- **Selected passage**
----------

Our Congress Position Report shows how every member voted during this vote.

Information about the vote from special interest groups and other information providers in our Report Cards:

Friends Committee on National Legislation

Education spending.

Harkin (IA) amendment to FY02 Budget Resolution that would reduce the tax cut by $448 billion over ten years and apply the funds to increased education spending and debt reduction. Adopted.

American Association of University Women

Education Spending.

During consideration of the Fiscal Year 2002 Budget Resolution (H Con Res 83), Sen. Tom Harkin (D-IA) offered an amendment to reduce the size of the $1.35 trillion tax cut (contained within the budget resolution) by $448 billion and increased education spending by $224 billion over 10 years. The Harkin amendment would have provided full funding for special education through the Individuals With Disabilities Education Act (IDEA); doubled the budget for Title I, which serves disadvantaged schools; increased the maximum Pell grant by $600 to $4,350; increased funding for Head Start; increased funding for school construction; tripled funding for professional development to increase underserved populations' access to technology; increased early intervention and college work-study funding; and continued funding toward the goal of hiring 100,000 new teachers. The Harkin amendment also included an increase of approximately $224 billion for debt reduction over 10 years.

----------

- **Exercise directions**
Duplicate everything in the passage on the Harkin education amendment from "Information about the" down to "debt reduction. Adopted.".

- **Source excerpt**
----------

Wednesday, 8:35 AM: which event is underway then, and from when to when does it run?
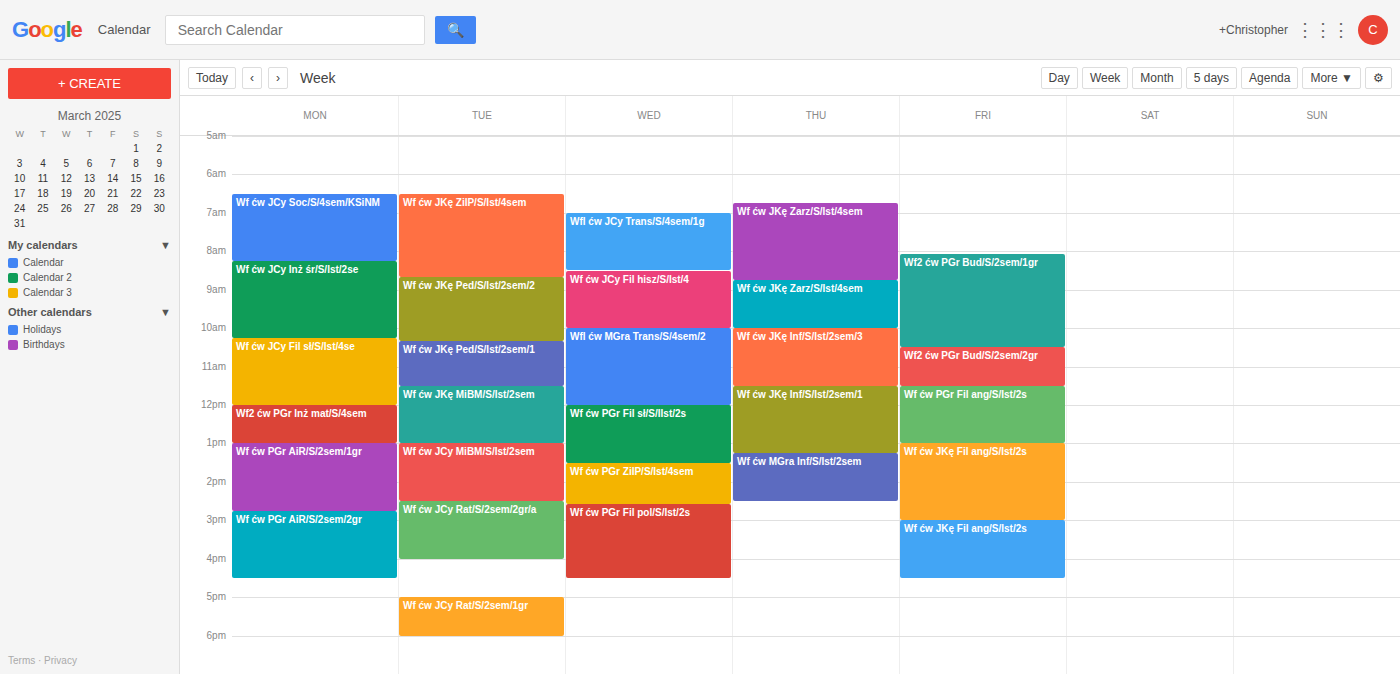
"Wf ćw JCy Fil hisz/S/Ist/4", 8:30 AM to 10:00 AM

----------

- **Reply**
Information about the vote from special interest groups and other information providers in our Report Cards:

Friends Committee on National Legislation

Education spending.

Harkin (IA) amendment to FY02 Budget Resolution that would reduce the tax cut by $448 billion over ten years and apply the funds to increased education spending and debt reduction. Adopted.